R.I.P. NASA– You Will Be Missed

I can’t believe this crap!  Okay, yes I can, but it still makes me sick.  Not only is this moron in the Oval Office (who shall remain nameless) trying to make us pay for everything from his ridiculous Cap-and Trade nonsense to healthcare for people in other states but now he is destroying what I consider to be one of the few worthwhile government institutions, one of the only ones (other than the military) which I might willingly pay for with my own money, NASA.

He is nixing the entire Constellation program; the only real hope we have of manned space-flight in the future since we have now decided to retire the existing space shuttle.  No more lunar-landers, no more moon bases for blasting terrorists from space and essentially no more NASA as we currently know it.  Space technology is not something you step away from for a few years to save some quick cash and then come back to when your student loans have been paid off.  If we do this now, we will never lead the way in this field again.

I did take a moment to think about this and say, “Well, with all the recent giant leaps forward in space flight from private companies, wouldn’t it actually make sense to turn our nation’s future extra-terrestrial ambitions over to the private sector,” and that might not be a bad idea but we are not there yet and I think we all know quite well that this means our future in space is going to be in the hands of the Russians and possibly the Chinese.  There’s a bright prospect!  The lives of our astronauts will now be entirely in the hands of a bunch of vodka-swigging commies who cannot even build an airplane that doesn’t burst into flames as the wings fall off upon leaving the runway.

Yes ma'am, it is technically strong enough to fuel our rockets... but what would we drink then?

That’s not the kicker though.  I was already incensed enough when I got to our socialist savior’s next plan for my beloved space agency.  “…the White House will direct NASA to concentrate on Earth-science projects — principally, researching and monitoring climate change.”  AHHHH!  No! No!

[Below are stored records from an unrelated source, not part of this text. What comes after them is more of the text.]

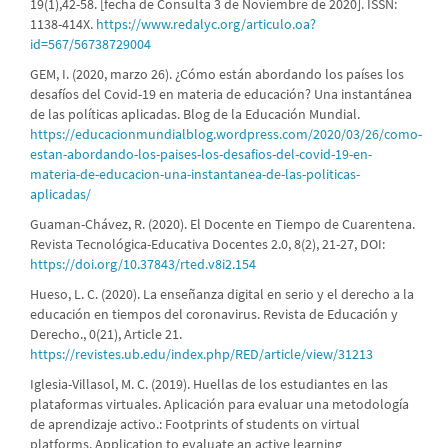
19(1),42-58. [fecha de Consulta 3 de Noviembre de 2020]. ISSN:
1138-414X.
https://www.redalyc.org/articulo.oa?
id=567/56738729004
GEM, I. (2020, marzo 26). ¿Cómo están abordando los países los
desafíos del Covid-19 en materia de educación? Una instantánea
de las políticas aplicadas. Blog de la Educación Mundial.
https://educacionmundialblog.wordpress.com/2020/03/26/como-
estan-abordando-los-paises-los-desafios-del-covid-19-en-
materia-de-educacion-una-instantanea-de-las-politicas-
aplicadas/
Guaman-Chávez, R. (2020). El Docente en Tiempo de Cuarentena.
Revista Tecnológica-Educativa Docentes 2.0, 8(2), 21-27, DOI:
https://doi.org/10.37843/rted.v8i2.154
Hueso, L. C. (2020). La enseñanza digital en serio y el derecho a la
educación en tiempos del coronavirus. Revista de Educación y
Derecho., 0(21), Article 21.
https://revistes.ub.edu/index.php/RED/article/view/31213
Iglesia-Villasol, M. C. (2019). Huellas de los estudiantes en las
plataformas virtuales. Aplicación para evaluar una metodología
de aprendizaje activo.: Footprints of students on virtual
platforms. Application to evaluate an active learning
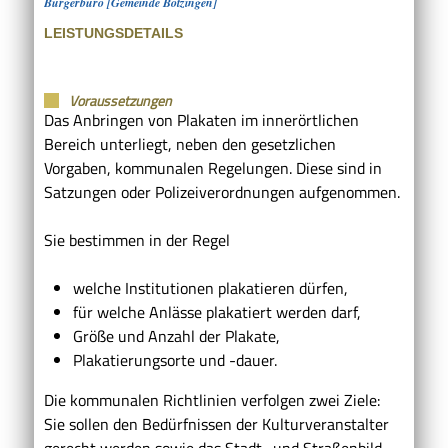
Bürgerbüro [Gemeinde Bötzingen]
LEISTUNGSDETAILS
Voraussetzungen
Das Anbringen von Plakaten im innerörtlichen
Bereich unterliegt, neben den gesetzlichen
Vorgaben, kommunalen Regelungen. Diese sind in
Satzungen oder Polizeiverordnungen aufgenommen.
Sie bestimmen in der Regel
welche Institutionen plakatieren dürfen,
für welche Anlässe plakatiert werden darf,
Größe und Anzahl der Plakate,
Plakatierungsorte und -dauer.
Die kommunalen Richtlinien verfolgen zwei Ziele:
Sie sollen den Bedürfnissen der Kulturveranstalter
gerecht werden sowie das Stadt- und Straßenbild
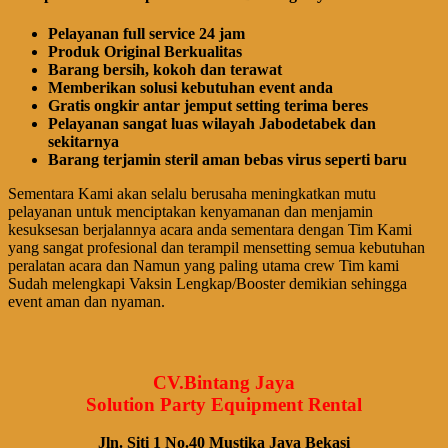
Pelayanan full service 24 jam
Produk Original Berkualitas
Barang bersih, kokoh dan terawat
Memberikan solusi kebutuhan event anda
Gratis ongkir antar jemput setting terima beres
Pelayanan sangat luas wilayah Jabodetabek dan
sekitarnya
Barang terjamin steril aman bebas virus seperti baru
Sementara Kami akan selalu berusaha meningkatkan mutu
pelayanan untuk menciptakan kenyamanan dan menjamin
kesuksesan berjalannya acara anda sementara dengan Tim Kami
yang sangat profesional dan terampil mensetting semua kebutuhan
peralatan acara dan Namun yang paling utama crew Tim kami
Sudah melengkapi Vaksin Lengkap/Booster demikian sehingga
event aman dan nyaman.
CV.Bintang Jaya
Solution Party Equipment Rental
Jln. Siti 1 No.40 Mustika Jaya Bekasi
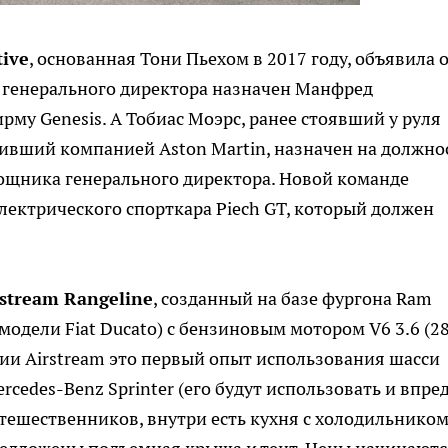
ive
, основанная Тони Пьехом в 2017 году, объявила 
генерального директора назначен Манфред
му Genesis. А Тобиас Моэрс, ранее стоявший у руля
ивший компанией Aston Martin, назначен на должно
ощника генерального директора. Новой команде
лектрического спорткара Piech GT, который должен
rstream
Rangeline
, созданный на базе фургона Ram
модели Fiat Ducato) с бензиновым мотором V6 3.6 (2
нии Airstream это первый опыт использования шасси
edes-Benz Sprinter (его будут использовать и впред
тешественников, внутри есть кухня с холодильником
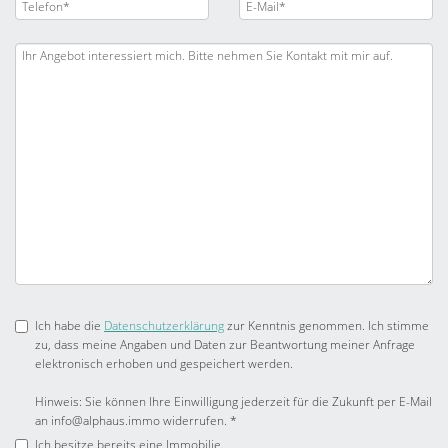
Ich habe die
Datenschutzerklärung
zur Kenntnis genommen. Ich stimme
zu, dass meine Angaben und Daten zur Beantwortung meiner Anfrage
elektronisch erhoben und gespeichert werden.
Hinweis: Sie können Ihre Einwilligung jederzeit für die Zukunft per E-Mail
an info@alphaus.immo widerrufen. *
Ich besitze bereits eine Immobilie.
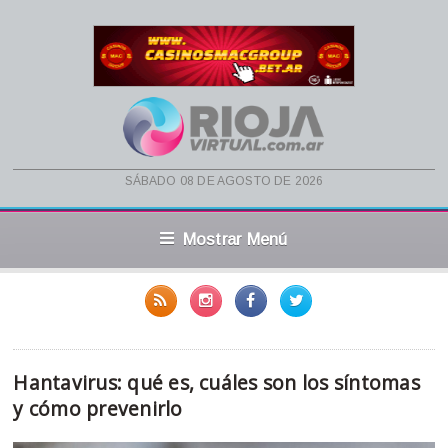
sábado 08 de agosto de 2026
Mostrar Menú
Hantavirus: qué es, cuáles son los síntomas
y cómo prevenirlo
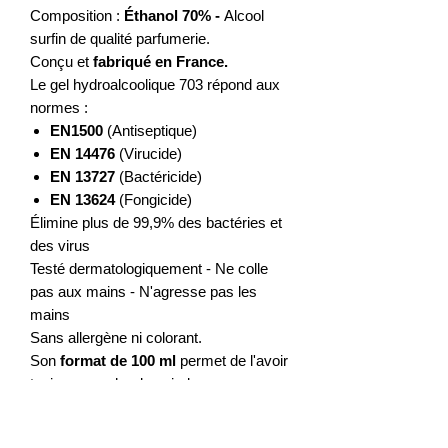
Composition :
Éthanol 70%
-
Alcool
surfin de qualité parfumerie.
Conçu et
fabriqué en France.
Le gel hydroalcoolique 703 répond aux
normes :
EN1500
(Antiseptique)
EN 14476
(Virucide)
EN 13727
(Bactéricide)
EN 13624
(Fongicide)
Élimine plus de 99,9% des bactéries et
des virus
Testé dermatologiquement - Ne colle
pas aux mains - N'agresse pas les
mains
Sans allergène ni colorant.
Son
format de 100 ml
permet de l'avoir
toujours proche de soi, dans une
voiture, dans son sac ou sur un bureau.
Bouchon capsule permettant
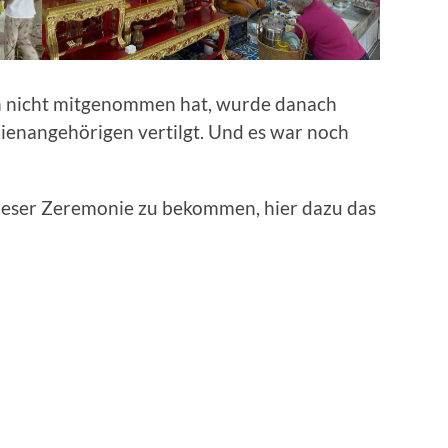
ch nicht mitgenommen hat, wurde danach
ienangehörigen vertilgt. Und es war noch
ieser Zeremonie zu bekommen, hier dazu das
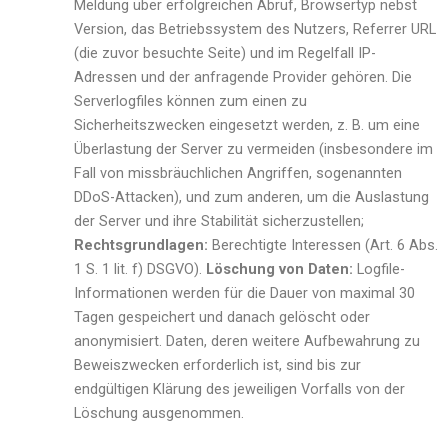
Meldung über erfolgreichen Abruf, Browsertyp nebst
Version, das Betriebssystem des Nutzers, Referrer URL
(die zuvor besuchte Seite) und im Regelfall IP-
Adressen und der anfragende Provider gehören. Die
Serverlogfiles können zum einen zu
Sicherheitszwecken eingesetzt werden, z. B. um eine
Überlastung der Server zu vermeiden (insbesondere im
Fall von missbräuchlichen Angriffen, sogenannten
DDoS-Attacken), und zum anderen, um die Auslastung
der Server und ihre Stabilität sicherzustellen;
Rechtsgrundlagen:
Berechtigte Interessen (Art. 6 Abs.
1 S. 1 lit. f) DSGVO).
Löschung von Daten:
Logfile-
Informationen werden für die Dauer von maximal 30
Tagen gespeichert und danach gelöscht oder
anonymisiert. Daten, deren weitere Aufbewahrung zu
Beweiszwecken erforderlich ist, sind bis zur
endgültigen Klärung des jeweiligen Vorfalls von der
Löschung ausgenommen.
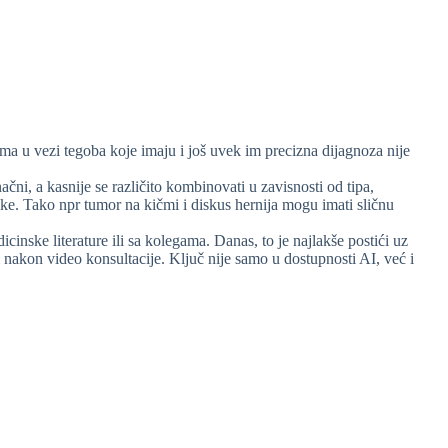
jama u vezi tegoba koje imaju i još uvek im precizna dijagnoza nije
ni, a kasnije se različito kombinovati u zavisnosti od tipa,
 slike. Tako npr tumor na kičmi i diskus hernija mogu imati sličnu
inske literature ili sa kolegama. Danas, to je najlakše postići uz
 nakon video konsultacije. Ključ nije samo u dostupnosti AI, već i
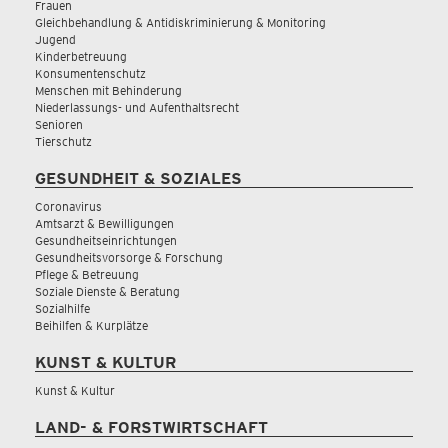
Frauen
Gleichbehandlung & Antidiskriminierung & Monitoring
Jugend
Kinderbetreuung
Konsumentenschutz
Menschen mit Behinderung
Niederlassungs- und Aufenthaltsrecht
Senioren
Tierschutz
GESUNDHEIT & SOZIALES
Coronavirus
Amtsarzt & Bewilligungen
Gesundheitseinrichtungen
Gesundheitsvorsorge & Forschung
Pflege & Betreuung
Soziale Dienste & Beratung
Sozialhilfe
Beihilfen & Kurplätze
KUNST & KULTUR
Kunst & Kultur
LAND- & FORSTWIRTSCHAFT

NO!!!  He is turning NASA into some inane bullshit think-tank so that the government can just create their own ‘data’ to support global warming without needing the UN to do it for them.  I give it two years before Al Gore is running things in Houston and we decide that we cannot even permit ourselves to hitch a ride to the ISS with the Ruskies because their shuttles are powered by highly-combustible fuel rather than rainbows and puppy-dog smiles.  Their going to start making the Tang from ground up algae powder and turn the freeze-dried meals into some gluten-free crap grown by a 3rd-world slave-driver who never passes one iota of his massive boosts in sale price along to the poor saps working the fields.

I thought we were all doomed down here on Earth already.  I thought our decades of free-wheeling, gas-guzzling, fancy-free living had already done so much irreparable damage to our planet that the Himalayan glaciers would be gone in 20 years and we would all be sinking into our respective watery graves like so many polar bears searching for their long-lost ice-floats.  If things are so bad down here, shouldn’t we be focusing our efforts ‘out there’?  Putting solar blockers in place, creating an artificial ozone, finding a new planet to colonize?  We all saw Moonraker, we can do this people!

I can’t take it anymore!  Somebody needs to derail this ‘good-intentions’ train that the world is on and get back to reality.  Wake up, you morons, the concept of ‘best intentions’ has no more place in the world of government than non-data-driven hypotheses has in the scientific community.